Figure 14 shows the Baltim East 1 Well which is the first exploratory drilled well in our studied wells. There is a low decrease in the pressure values between BE1, BE2, and BE3 (Baltim East gas field, for example, at depth (TVDSS) = 3560 m pressure values are 5400 psi and 5375 psi for BE1 and BE2 respectively. For BE3, which was the third drilled well in the Baltim fast field (May 1995), it’s noticed that the pressure data values are about 5380 psi for a depth = 3650 (m, TVDSS), which is also considered a low decrease or low depletion.

Figure 14
figure 14

Pressure (psi) versus depth (m, TVDss) plots for the five studied wells.

In the Baltim North field, the pressure values also decreased within about 1 year for the BN1 well. The pressure was 3575 psi at a depth of 3750 m. The pressure data for BN2 is also considered a good indication of the low depletion that occurred in the Baltim North gas field. Two gas water contacts are represented on the (depth vs. pressure) plot, at BE1 and BN1 wells at different depths, which may be caused by the dipping of the layers towards the north. The great difference in GWC between BE1 and BN1 may give a significant indication of the presence of gas-condensate within this depth interval (3668m: 3754m). Finally, a low decrease in pressure values (low depletion) indicates less connection between the five wells that could be caused structurally or stratigraphically.

Conclusion

In conclusion, the comprehensive petrophysical analysis and evaluation of the Abu Madi Formation in the Baltim gas field reveal significant hydrocarbon potential across the studied wells. The petrophysical characteristics studied through wire-line logs and core data provide valuable insights into the reservoir’s quality and distribution.

  1. 1.

    Reservoir characteristics The net pay thickness in the Abu Madi Formation varies across the wells, with BE-1 having approximately 46 m, BE-2 at 28 m, BE-3 at 40 m, BN-1 at 61 m, and BN-2 at 6 m. These substantial pay intervals suggest the presence of considerable hydrocarbon accumulations within the formation.

  2. 2.

    Effective porosity The average effective porosity falls within the range of 15% to 21%, which is indicative of good reservoir quality.
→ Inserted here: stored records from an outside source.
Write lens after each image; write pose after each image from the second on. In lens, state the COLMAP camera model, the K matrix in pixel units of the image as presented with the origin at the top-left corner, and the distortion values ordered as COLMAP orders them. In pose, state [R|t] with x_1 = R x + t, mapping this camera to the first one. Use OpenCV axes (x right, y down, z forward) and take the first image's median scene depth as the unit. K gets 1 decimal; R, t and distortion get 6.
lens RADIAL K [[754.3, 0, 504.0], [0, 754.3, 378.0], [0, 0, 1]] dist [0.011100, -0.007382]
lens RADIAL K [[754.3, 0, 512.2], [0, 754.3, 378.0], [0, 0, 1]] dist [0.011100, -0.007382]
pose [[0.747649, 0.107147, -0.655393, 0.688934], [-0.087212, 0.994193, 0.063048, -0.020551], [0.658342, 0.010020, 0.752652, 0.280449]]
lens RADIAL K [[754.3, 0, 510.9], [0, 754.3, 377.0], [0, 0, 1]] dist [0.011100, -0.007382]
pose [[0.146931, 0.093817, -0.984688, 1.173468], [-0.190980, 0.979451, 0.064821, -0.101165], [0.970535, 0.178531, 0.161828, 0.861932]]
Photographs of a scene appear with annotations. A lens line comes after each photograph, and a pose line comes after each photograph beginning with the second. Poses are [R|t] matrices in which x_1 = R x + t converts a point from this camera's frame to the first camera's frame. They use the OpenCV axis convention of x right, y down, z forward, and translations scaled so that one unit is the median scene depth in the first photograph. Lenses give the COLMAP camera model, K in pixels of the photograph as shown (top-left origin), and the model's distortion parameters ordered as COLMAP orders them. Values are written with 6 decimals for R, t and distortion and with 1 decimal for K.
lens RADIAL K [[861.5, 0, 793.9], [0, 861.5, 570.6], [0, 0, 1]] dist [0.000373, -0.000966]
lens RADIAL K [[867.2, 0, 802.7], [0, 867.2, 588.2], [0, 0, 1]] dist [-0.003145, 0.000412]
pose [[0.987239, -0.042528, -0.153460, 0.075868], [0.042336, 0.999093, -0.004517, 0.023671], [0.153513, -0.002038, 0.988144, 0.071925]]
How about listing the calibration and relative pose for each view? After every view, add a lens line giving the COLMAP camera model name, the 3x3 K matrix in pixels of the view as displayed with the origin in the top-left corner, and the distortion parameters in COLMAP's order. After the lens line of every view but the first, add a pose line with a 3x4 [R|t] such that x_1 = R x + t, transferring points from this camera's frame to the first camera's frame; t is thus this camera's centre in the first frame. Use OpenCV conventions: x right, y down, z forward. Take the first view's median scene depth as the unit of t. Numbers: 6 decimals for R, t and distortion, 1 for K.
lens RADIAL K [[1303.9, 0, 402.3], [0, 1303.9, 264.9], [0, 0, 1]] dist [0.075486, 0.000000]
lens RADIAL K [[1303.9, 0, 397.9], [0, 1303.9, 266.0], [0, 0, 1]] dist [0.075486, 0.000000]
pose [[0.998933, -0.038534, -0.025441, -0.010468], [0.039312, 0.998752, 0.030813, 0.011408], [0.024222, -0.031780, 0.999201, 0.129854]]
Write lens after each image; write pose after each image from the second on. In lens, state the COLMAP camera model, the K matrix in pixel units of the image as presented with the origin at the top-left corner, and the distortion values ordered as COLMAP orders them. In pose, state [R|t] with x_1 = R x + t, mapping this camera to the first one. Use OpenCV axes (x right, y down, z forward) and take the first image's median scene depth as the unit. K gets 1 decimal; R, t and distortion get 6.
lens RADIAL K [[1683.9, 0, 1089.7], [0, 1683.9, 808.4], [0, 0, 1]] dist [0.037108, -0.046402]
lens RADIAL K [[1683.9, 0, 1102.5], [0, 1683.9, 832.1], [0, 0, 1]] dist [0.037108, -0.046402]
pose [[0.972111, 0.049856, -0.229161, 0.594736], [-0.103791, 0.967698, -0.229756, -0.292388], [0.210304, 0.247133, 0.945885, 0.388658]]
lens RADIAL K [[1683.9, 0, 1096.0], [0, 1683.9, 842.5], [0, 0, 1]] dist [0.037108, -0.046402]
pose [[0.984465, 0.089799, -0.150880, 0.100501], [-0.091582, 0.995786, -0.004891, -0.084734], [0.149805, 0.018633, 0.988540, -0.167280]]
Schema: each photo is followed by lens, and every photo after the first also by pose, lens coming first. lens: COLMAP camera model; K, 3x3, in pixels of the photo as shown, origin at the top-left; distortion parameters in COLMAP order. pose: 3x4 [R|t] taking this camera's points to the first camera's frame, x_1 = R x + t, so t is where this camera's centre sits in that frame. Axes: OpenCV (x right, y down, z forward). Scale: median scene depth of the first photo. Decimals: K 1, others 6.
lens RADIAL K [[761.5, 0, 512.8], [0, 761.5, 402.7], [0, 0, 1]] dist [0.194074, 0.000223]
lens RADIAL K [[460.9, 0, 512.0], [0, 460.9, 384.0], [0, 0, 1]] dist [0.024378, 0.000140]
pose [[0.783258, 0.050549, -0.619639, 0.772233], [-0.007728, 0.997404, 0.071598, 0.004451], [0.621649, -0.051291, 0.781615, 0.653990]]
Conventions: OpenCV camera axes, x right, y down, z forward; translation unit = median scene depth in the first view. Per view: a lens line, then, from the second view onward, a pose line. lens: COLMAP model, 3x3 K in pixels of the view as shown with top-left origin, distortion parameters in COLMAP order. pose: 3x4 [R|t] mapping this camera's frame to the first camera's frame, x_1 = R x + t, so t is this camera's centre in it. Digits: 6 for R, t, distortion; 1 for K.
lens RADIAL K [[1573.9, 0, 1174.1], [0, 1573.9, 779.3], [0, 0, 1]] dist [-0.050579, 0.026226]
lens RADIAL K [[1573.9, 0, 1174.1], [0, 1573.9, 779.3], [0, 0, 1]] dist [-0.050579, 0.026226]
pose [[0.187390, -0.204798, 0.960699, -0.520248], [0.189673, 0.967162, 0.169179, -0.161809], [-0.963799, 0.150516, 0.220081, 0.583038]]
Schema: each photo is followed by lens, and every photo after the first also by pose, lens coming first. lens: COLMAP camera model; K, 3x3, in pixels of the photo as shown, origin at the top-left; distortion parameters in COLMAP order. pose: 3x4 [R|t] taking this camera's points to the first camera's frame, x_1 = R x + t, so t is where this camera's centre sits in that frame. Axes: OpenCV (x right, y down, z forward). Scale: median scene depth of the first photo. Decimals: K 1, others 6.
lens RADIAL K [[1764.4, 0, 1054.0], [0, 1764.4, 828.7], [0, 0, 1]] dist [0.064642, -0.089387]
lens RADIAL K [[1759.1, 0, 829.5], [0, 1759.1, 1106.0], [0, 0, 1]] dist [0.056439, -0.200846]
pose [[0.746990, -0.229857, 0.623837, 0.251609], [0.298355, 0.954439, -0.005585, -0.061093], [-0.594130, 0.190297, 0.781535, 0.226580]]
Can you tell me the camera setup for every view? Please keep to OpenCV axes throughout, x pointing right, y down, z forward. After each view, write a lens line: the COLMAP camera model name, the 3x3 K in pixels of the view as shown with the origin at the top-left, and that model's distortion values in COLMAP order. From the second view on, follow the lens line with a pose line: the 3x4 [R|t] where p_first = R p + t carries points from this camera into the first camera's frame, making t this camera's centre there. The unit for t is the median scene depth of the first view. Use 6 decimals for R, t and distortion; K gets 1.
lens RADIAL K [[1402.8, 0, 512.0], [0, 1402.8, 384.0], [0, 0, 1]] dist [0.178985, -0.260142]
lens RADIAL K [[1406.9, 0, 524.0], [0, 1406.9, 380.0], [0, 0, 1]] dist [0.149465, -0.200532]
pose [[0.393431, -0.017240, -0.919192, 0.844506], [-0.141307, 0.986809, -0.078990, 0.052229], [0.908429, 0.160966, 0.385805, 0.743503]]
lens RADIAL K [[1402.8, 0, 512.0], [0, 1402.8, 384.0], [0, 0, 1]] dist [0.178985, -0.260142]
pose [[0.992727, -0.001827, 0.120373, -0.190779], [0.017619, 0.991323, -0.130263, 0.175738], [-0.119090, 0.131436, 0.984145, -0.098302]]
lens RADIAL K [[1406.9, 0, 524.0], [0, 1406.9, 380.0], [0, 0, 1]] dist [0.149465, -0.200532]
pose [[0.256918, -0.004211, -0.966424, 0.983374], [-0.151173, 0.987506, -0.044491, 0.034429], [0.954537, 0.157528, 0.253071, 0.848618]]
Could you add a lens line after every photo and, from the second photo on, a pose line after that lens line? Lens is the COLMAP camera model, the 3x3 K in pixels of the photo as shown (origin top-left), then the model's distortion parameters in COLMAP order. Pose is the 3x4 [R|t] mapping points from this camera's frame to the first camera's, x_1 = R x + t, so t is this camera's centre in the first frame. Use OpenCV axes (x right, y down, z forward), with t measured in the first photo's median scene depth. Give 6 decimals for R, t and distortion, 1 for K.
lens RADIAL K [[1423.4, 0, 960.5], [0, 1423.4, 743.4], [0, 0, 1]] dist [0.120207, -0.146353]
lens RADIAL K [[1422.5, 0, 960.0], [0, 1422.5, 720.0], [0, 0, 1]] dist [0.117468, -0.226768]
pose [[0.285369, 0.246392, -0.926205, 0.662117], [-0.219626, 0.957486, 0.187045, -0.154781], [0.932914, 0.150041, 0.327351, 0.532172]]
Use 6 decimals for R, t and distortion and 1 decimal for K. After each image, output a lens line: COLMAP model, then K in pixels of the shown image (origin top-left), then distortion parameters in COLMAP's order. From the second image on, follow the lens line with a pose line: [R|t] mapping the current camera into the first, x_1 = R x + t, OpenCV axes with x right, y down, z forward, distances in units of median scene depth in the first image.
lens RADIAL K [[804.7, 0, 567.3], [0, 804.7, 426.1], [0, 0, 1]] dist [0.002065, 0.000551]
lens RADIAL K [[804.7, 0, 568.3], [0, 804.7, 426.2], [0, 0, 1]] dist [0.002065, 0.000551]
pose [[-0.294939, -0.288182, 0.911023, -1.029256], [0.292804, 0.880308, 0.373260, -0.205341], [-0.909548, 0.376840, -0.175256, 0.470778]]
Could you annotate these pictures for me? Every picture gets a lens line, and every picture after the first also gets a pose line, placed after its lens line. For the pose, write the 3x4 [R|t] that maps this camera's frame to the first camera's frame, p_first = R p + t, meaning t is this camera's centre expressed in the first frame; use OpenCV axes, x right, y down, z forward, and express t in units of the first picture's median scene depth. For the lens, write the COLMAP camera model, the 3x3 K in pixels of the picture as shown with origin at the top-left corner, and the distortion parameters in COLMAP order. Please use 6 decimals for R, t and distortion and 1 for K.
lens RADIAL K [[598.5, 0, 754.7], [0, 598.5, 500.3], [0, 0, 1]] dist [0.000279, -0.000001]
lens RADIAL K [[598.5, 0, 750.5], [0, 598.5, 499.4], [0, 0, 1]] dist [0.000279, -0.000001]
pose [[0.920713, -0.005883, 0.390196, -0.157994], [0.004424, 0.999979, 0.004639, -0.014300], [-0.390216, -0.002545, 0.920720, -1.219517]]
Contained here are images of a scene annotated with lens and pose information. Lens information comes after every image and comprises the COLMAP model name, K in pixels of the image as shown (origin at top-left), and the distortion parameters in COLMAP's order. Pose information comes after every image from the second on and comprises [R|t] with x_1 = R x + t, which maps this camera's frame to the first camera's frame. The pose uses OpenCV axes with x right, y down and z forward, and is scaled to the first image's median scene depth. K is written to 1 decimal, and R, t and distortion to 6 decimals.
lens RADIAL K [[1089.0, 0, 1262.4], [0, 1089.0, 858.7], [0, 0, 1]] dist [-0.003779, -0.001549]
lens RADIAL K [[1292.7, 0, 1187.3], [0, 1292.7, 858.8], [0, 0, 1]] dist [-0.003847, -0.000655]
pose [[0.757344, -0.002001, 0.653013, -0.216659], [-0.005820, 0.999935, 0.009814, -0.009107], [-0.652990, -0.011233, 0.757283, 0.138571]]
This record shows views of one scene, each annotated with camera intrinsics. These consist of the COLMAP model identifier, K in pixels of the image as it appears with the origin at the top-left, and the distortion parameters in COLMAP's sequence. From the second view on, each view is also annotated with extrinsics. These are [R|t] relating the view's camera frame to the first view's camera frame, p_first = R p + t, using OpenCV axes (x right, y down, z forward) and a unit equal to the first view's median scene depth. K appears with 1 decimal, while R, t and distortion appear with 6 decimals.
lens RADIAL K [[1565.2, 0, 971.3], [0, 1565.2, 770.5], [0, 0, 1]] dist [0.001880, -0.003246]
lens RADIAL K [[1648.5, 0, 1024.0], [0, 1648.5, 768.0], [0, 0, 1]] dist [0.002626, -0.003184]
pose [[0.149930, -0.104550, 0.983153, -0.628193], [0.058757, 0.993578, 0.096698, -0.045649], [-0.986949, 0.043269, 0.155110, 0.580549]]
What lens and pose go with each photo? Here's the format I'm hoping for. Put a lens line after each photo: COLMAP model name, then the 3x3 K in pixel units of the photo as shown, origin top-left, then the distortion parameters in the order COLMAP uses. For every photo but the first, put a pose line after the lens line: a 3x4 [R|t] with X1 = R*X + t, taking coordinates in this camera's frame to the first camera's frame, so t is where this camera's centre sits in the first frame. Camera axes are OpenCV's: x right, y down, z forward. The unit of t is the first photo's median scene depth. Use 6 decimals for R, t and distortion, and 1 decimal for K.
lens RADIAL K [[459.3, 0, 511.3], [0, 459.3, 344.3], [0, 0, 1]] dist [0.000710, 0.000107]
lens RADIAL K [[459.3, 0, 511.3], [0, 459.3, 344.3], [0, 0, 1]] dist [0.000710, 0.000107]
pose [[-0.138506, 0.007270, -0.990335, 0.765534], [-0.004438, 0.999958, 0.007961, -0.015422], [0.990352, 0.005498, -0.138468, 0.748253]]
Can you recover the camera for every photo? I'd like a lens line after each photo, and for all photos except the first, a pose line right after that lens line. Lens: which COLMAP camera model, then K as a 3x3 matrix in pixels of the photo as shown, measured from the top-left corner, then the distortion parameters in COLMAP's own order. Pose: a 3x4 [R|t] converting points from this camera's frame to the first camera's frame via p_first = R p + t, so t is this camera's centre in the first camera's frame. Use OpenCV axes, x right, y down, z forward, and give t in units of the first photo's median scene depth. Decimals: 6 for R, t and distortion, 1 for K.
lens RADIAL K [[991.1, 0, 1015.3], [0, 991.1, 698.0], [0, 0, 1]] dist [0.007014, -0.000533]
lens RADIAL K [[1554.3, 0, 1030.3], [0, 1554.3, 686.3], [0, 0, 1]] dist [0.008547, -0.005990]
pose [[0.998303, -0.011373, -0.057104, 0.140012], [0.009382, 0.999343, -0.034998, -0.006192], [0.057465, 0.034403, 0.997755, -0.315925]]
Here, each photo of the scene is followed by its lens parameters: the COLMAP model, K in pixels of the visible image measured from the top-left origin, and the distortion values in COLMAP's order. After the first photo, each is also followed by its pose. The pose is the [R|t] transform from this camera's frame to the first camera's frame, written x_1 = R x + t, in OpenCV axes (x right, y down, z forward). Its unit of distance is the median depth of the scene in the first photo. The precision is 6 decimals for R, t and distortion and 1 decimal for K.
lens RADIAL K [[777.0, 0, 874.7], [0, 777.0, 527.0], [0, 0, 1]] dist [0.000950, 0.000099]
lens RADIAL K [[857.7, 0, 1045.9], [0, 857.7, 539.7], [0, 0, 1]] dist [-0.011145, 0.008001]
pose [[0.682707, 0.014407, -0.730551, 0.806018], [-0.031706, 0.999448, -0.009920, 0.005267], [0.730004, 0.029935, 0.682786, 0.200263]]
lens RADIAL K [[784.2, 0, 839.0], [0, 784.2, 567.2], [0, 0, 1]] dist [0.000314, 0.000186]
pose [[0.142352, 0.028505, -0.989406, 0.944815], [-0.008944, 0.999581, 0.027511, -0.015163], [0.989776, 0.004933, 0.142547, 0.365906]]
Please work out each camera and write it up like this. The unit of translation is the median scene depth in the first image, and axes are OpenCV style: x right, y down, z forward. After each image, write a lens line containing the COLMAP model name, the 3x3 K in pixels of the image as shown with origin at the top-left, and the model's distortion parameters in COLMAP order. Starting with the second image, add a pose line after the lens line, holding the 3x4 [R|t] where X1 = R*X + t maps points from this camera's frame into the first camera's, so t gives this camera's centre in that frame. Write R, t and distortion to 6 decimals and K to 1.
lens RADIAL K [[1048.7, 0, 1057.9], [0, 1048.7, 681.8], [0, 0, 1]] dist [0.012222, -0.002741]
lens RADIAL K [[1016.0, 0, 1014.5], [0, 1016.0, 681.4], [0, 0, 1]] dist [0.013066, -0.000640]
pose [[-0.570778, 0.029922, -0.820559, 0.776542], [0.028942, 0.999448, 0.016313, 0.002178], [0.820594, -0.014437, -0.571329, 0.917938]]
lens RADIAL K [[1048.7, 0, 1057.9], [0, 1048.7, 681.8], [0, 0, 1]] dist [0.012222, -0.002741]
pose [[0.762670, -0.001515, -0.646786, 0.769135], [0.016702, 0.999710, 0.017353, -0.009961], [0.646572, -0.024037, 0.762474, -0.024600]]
Higher effective porosity values are particularly notable in BE-3, suggesting favorable petrophysical performance in that well.

  3. 3.

    Shale volume The shale volume (Vsh) ranges from 1 to 22%. Lower shale volume, as observed in the central portion of the paleo Valley, contributes to better petrophysical quality and performance, making it a promising area for future exploration and development.

  4. 4.

    Hydrocarbon saturation Hydrocarbon saturation varies from 40 to 60% in the studied wells, further indicating the presence of commercial hydrocarbon accumulations. Gas saturation of around 60% in BN-2 is noteworthy, though it is accompanied by higher water saturation.

  5. 5.

    Pressure data Pressure data analysis reveals that the wells contain gas condensate, as indicated by pressure gradients ranging from 0.06 to 0.12 psi/ft. These pressure gradients align well with the litho-saturation models and are supported by production data from DSTs, reinforcing the assessment of the gas-condensate nature of the reservoir.

  6. 6.

    Future prospects The central portion of the paleo Valley emerges as a highly promising area for future exploration and development due to the presence of thicker Abu Madi sandstone intervals with higher average effective porosity and lower shale volume. Additionally, the southern part of the gas field, characterized by a low depletion rate as evident from pressure plots, remains favorable for ongoing production.

  7. 7.

    Consistency with core and pressure data It is important to highlight that the petrophysical analysis results align consistently with core data and pressure data, providing a robust basis for the assessment of the Abu Madi Formation’s hydrocarbon potential.

In summary, the combination of petrophysical analysis, core data, and pressure data strongly supports the conclusion that the Abu Madi Formation within the Baltim gas field possesses substantial hydrocarbon potential. The findings indicate favorable reservoir characteristics, making it a promising area for further exploration, development, and continued hydrocarbon production.